**Brano da leggere:**
La repubblica dell’Artsakh non ha mai voluto essere annessa all’Armenia, alla quale peraltro ha sempre chiesto aiuto. Erevan aveva, al contrario, proprio questo obiettivo, al punto di non avere mai riconosciuto l’indipendenza dello steso Artsakh. Anche l’Armenia ha deciso di stare nell’orbita russa, aderendo alla Csto (la Nato russa) comprando armi e chiedendo protezione a Mosca. Essa non ha neppure cercato di ridurre le tensioni storiche con i Paesi vicini, a partire dalla Turchia, preferendo sempre l’isolamento.

A chi è giovato, dunque, questo sciagurato conflitto, almeno negli ultimi quindici anni? Sicuramente a Putin, che ha avuto nelle sue mani le chiavi per accenderlo e spegnerlo a proprio piacimento, interpretando tre parti in commedia, cioè facendo affari con l’Azerbaijan, vendendo armi all’Armenia e pure facendo la figura del “garante della pace”, quando gli conveniva. Inoltre, ha tenuto costantemente questa ulteriore spina nel fianco dell’Europa e dell’Occidente, al pari delle già citate Transnistria, Abkhazia e Sud Ossezia (in Georgia) e, dal 2014, della Crimea e del Donbass. Esportare instabilità è la tattica russa da sempre.

Ucraina e Turchia

La guerra in Ucraina, che ha spostato l’attenzione di Mosca su un altro fronte, e lo schierarsi della Turchia a fianco dell’Azerbaijan, hanno cambiato in modo radicale gli equilibri sul terreno, e il drammatico esito del conflitto nelle ultime settimane ne è la dimostrazione. Pur ritenendo, personalmente, eccessivo l’uso del termine “genocidio”, l’esodo forzato delle popolazioni armene dal Nagorno Karabakh costituisce certamente un fatto di gravità estrema, non dissimile dagli esiti delle molte guerre civili che hanno insanguinato l’ultimo secolo, tra le quali quella in Siria.

Ora si apre un ruolo per la comunità internazionale che, ancora una volta ha dimostrato la propria impotenza (o scarsa attenzione?) ad intervenire in questi “conflitti regionali”, dalla valenza – ahimè – sempre più globale. Anzitutto nella ricerca di soluzioni dignitose per chi è fuggito dalle proprie case, poi nell’accertamento delle responsabilità di eventuali crimini di guerra da parte di entrambe le fazioni in lotta, infine nella definizione di confini stabili e riconosciuti. All’Armenia, che condivide molte delle responsabilità sull’accaduto in questi 30 anni, il compito di decidere una volta per tutte da che parte stare: con l’Occidente della libertà o con l’autocrazia russa?

**Dati di partenza:**
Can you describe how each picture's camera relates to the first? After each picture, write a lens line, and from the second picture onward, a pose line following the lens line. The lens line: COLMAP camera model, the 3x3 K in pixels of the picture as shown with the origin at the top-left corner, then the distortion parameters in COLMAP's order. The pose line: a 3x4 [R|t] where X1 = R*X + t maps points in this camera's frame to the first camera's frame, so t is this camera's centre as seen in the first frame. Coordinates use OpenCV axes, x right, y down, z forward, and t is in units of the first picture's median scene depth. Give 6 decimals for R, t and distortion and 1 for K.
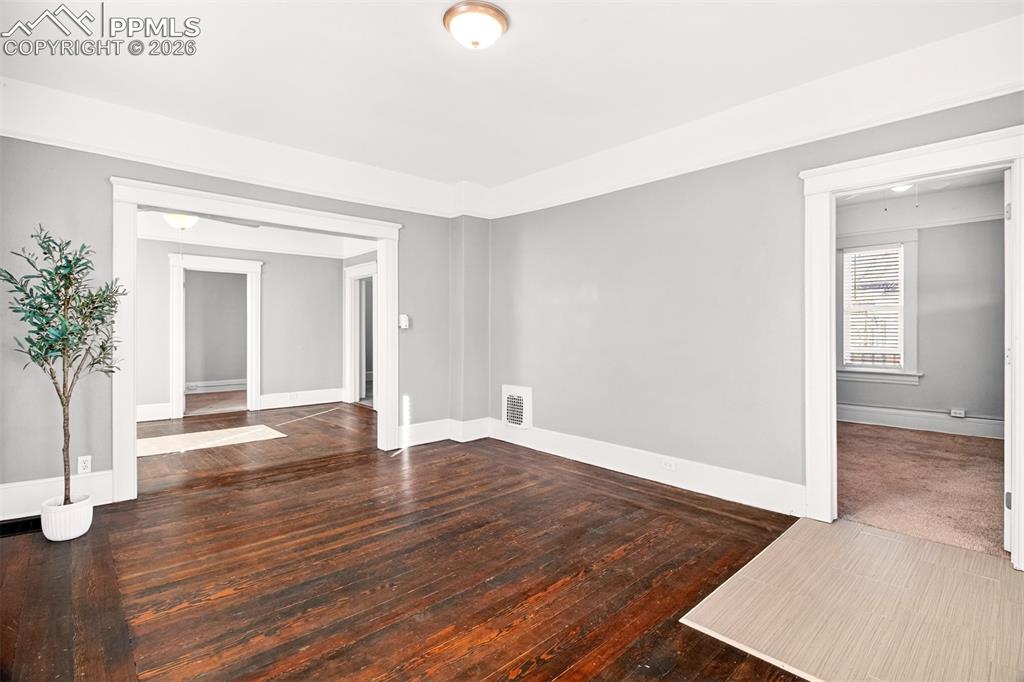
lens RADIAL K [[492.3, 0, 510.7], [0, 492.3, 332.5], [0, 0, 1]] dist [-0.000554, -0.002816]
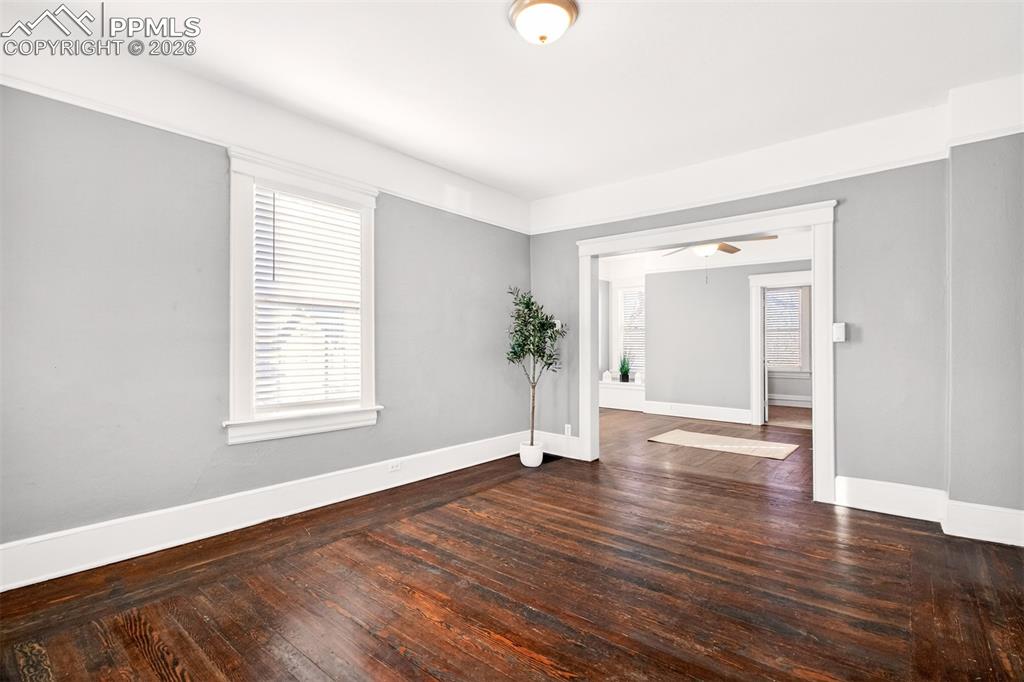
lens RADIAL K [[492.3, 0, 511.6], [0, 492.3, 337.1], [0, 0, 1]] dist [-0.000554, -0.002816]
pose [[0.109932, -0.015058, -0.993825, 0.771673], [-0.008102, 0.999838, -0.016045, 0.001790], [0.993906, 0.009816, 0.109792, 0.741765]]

**Esercizi da svolgere:**
1. Puoi riscrivere il brano sul Nagorno Karabakh da "Ora si apre" fino a "con l’autocrazia russa?" compreso, sostituendo "comunità internazionale" con "diplomazia mondiale"?
2. Riprendi il brano sul Nagorno Karabakh dal punto in cui si ferma e scrivine il seguito.

**Risposte per esercizio:**
1.
Ora si apre un ruolo per la diplomazia mondiale che, ancora una volta ha dimostrato la propria impotenza (o scarsa attenzione?) ad intervenire in questi “conflitti regionali”, dalla valenza – ahimè – sempre più globale. Anzitutto nella ricerca di soluzioni dignitose per chi è fuggito dalle proprie case, poi nell’accertamento delle responsabilità di eventuali crimini di guerra da parte di entrambe le fazioni in lotta, infine nella definizione di confini stabili e riconosciuti. All’Armenia, che condivide molte delle responsabilità sull’accaduto in questi 30 anni, il compito di decidere una volta per tutte da che parte stare: con l’Occidente della libertà o con l’autocrazia russa?

2.
Il primo ministro Pashinyan ha recentemente affermato che è stato un errore fidarsi troppo della Russia: un riconoscimento chiaro, ma – purtroppo – tardivo. Le recenti esercitazioni militari dell’Armenia con gli Stati Uniti, che hanno molto “indisposto” l’inquilino del Cremlino, costituiscono il primo vero tentativo di Erevan di sottrarsi una volta per tutte dall’abbraccio mortale di Mosca. Proprio questo è stato il fatto che ha provocato l’abbandono dell’Armenia da parte della Russia, con il sostanziale via libera di Mosca a Baku. L’adesione alla Corte Penale Internazionale è un ulteriore tassello di questa manovra di sganciamento dall’orbita russa da parte di Erevan.

Usa e Ue

Sullo sfondo permane una domanda, che mi sento ripetere: perché non sono intervenuti gli Usa e l’Europa? La vera questione sarebbe: l’Occidente poteva fare qualcosa? La mia risposta è amaramente realistica: nel momento nel quale Putin e Xi Jinping hanno lanciato, con la guerra in Ucraina, il guanto di sfida delle autocrazie nei confronti delle democrazie, era difficilmente ipotizzabile che Stati Uniti ed Europa potessero e volessero intervenire in qualche modo, pur con i limitati strumenti a loro disposizione. E, se neppure le Nazioni Unite hanno potuto fare qualcosa, a maggior ragione non lo avrebbero potuto fare singoli attori.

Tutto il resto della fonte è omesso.